--- Task item ---
In the copy you make, include no pictures, and transcribe every record exactly.

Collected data
<<<<

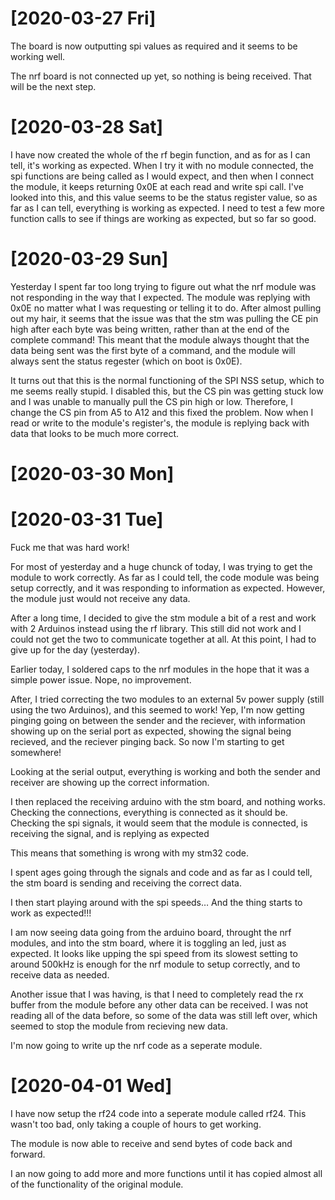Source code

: * [2020-03-27 Fri]

The board is now outputting spi values as required and it seems to be working well.

The nrf board is not connected up yet, so nothing is being received. That will be the next step.

* [2020-03-28 Sat]


I have now created the whole of the rf begin function, and as for as I
can tell, it's working as expected.  When I try it with no module
connected, the spi functions are being called as I would expect, and
then when I connect the module, it keeps returning 0x0E at each read
and write spi call.  I've looked into this, and this value seems to be
the status register value, so as far as I can tell, everything is
working as expected.  I need to test a few more function calls to see
if things are working as expected, but so far so good.



* [2020-03-29 Sun]

Yesterday I spent far too long trying to figure out what the nrf
module was not responding in the way that I expected.  The module was
replying with 0x0E no matter what I was requesting or telling it to
do.  After almost pulling out my hair, it seems that the issue was
that the stm was pulling the CE pin high after each byte was being
written, rather than at the end of the complete command!  This meant
that the module always thought that the data being sent was the first
byte of a command, and the module will always sent the status regester
(which on boot is 0x0E).
 
It turns out that this is the normal functioning of the SPI NSS setup,
which to me seems really stupid.  I disabled this, but the CS pin was
getting stuck low and I was unable to manually pull the CS pin high or
low.  Therefore, I change the CS pin from A5 to A12 and this fixed the
problem.  Now when I read or write to the module's register's, the
module is replying back with data that looks to be much more correct.


* [2020-03-30 Mon]
  
* [2020-03-31 Tue]

Fuck me that was hard work!

For most of yesterday and a huge chunck of today, I was trying to get
the module to work correctly.  As far as I could tell, the code module
was being setup correctly, and it was responding to information as
expected.  However, the module just would not receive any data.

After a long time, I decided to give the stm module a bit of a rest
and work with 2 Arduinos instead using the rf library. This still did
not work and I could not get the two to communicate together at all.
At this point, I had to give up for the day (yesterday).

Earlier today, I soldered caps to the nrf modules in the hope that it
was a simple power issue.  Nope, no improvement.

After, I tried correcting the two modules to an external 5v power
supply (still using the two Arduinos), and this seemed to work! Yep,
I'm now getting pinging going on between the sender and the reciever,
with information showing up on the serial port as expected, showing
the signal being recieved, and the reciever pinging back. So now I'm
starting to get somewhere!

Looking at the serial output, everything is working and both the
sender and receiver are showing up the correct information.

I then replaced the receiving arduino with the stm board, and nothing
works.  Checking the connections, everything is connected as it should
be.  Checking the spi signals, it would seem that the module is
connected, is receiving the signal, and is replying as expected

This means that something is wrong with my stm32 code.

I spent ages going through the signals and code and as far as I could
tell, the stm board is sending and receiving the correct data.

I then start playing around with the spi speeds... And the thing
starts to work as expected!!!

I am now seeing data going from the arduino board, throught the nrf
modules, and into the stm board, where it is toggling an led, just as
expected. It looks like upping the spi speed from its slowest setting
to around 500kHz is enough for the nrf module to setup correctly, and
to receive data as needed.

Another issue that I was having, is that I need to completely read the
rx buffer from the module before any other data can be received.  I
was not reading all of the data before, so some of the data was still
left over, which seemed to stop the module from recieving new data.

I'm now going to write up the nrf code as a seperate module.

* [2020-04-01 Wed]  

I have now setup the rf24 code into a seperate module called
rf24. This wasn't too bad, only taking a couple of hours to get
working.

The module is now able to receive and send bytes of code back and forward.

I an now going to add more and more functions until it has copied
almost all of the functionality of the original module.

>>>>

--- Solution to this exercise ---
Source code

: * [2020-03-27 Fri]

The board is now outputting spi values as required and it seems to be working well.

The nrf board is not connected up yet, so nothing is being received. That will be the next step.

* [2020-03-28 Sat]


I have now created the whole of the rf begin function, and as for as I
can tell, it's working as expected.  When I try it with no module
connected, the spi functions are being called as I would expect, and
then when I connect the module, it keeps returning 0x0E at each read
and write spi call.  I've looked into this, and this value seems to be
the status register value, so as far as I can tell, everything is
working as expected.  I need to test a few more function calls to see
if things are working as expected, but so far so good.



* [2020-03-29 Sun]

Yesterday I spent far too long trying to figure out what the nrf
module was not responding in the way that I expected.  The module was
replying with 0x0E no matter what I was requesting or telling it to
do.  After almost pulling out my hair, it seems that the issue was
that the stm was pulling the CE pin high after each byte was being
written, rather than at the end of the complete command!  This meant
that the module always thought that the data being sent was the first
byte of a command, and the module will always sent the status regester
(which on boot is 0x0E).
 
It turns out that this is the normal functioning of the SPI NSS setup,
which to me seems really stupid.  I disabled this, but the CS pin was
getting stuck low and I was unable to manually pull the CS pin high or
low.  Therefore, I change the CS pin from A5 to A12 and this fixed the
problem.  Now when I read or write to the module's register's, the
module is replying back with data that looks to be much more correct.


* [2020-03-30 Mon]
  
* [2020-03-31 Tue]

Fuck me that was hard work!

For most of yesterday and a huge chunck of today, I was trying to get
the module to work correctly.  As far as I could tell, the code module
was being setup correctly, and it was responding to information as
expected.  However, the module just would not receive any data.

After a long time, I decided to give the stm module a bit of a rest
and work with 2 Arduinos instead using the rf library. This still did
not work and I could not get the two to communicate together at all.
At this point, I had to give up for the day (yesterday).

Earlier today, I soldered caps to the nrf modules in the hope that it
was a simple power issue.  Nope, no improvement.

After, I tried correcting the two modules to an external 5v power
supply (still using the two Arduinos), and this seemed to work! Yep,
I'm now getting pinging going on between the sender and the reciever,
with information showing up on the serial port as expected, showing
the signal being recieved, and the reciever pinging back. So now I'm
starting to get somewhere!

Looking at the serial output, everything is working and both the
sender and receiver are showing up the correct information.

I then replaced the receiving arduino with the stm board, and nothing
works.  Checking the connections, everything is connected as it should
be.  Checking the spi signals, it would seem that the module is
connected, is receiving the signal, and is replying as expected

This means that something is wrong with my stm32 code.

I spent ages going through the signals and code and as far as I could
tell, the stm board is sending and receiving the correct data.

I then start playing around with the spi speeds... And the thing
starts to work as expected!!!

I am now seeing data going from the arduino board, throught the nrf
modules, and into the stm board, where it is toggling an led, just as
expected. It looks like upping the spi speed from its slowest setting
to around 500kHz is enough for the nrf module to setup correctly, and
to receive data as needed.

Another issue that I was having, is that I need to completely read the
rx buffer from the module before any other data can be received.  I
was not reading all of the data before, so some of the data was still
left over, which seemed to stop the module from recieving new data.

I'm now going to write up the nrf code as a seperate module.

* [2020-04-01 Wed]  

I have now setup the rf24 code into a seperate module called
rf24. This wasn't too bad, only taking a couple of hours to get
working.

The module is now able to receive and send bytes of code back and forward.

I an now going to add more and more functions until it has copied
almost all of the functionality of the original module.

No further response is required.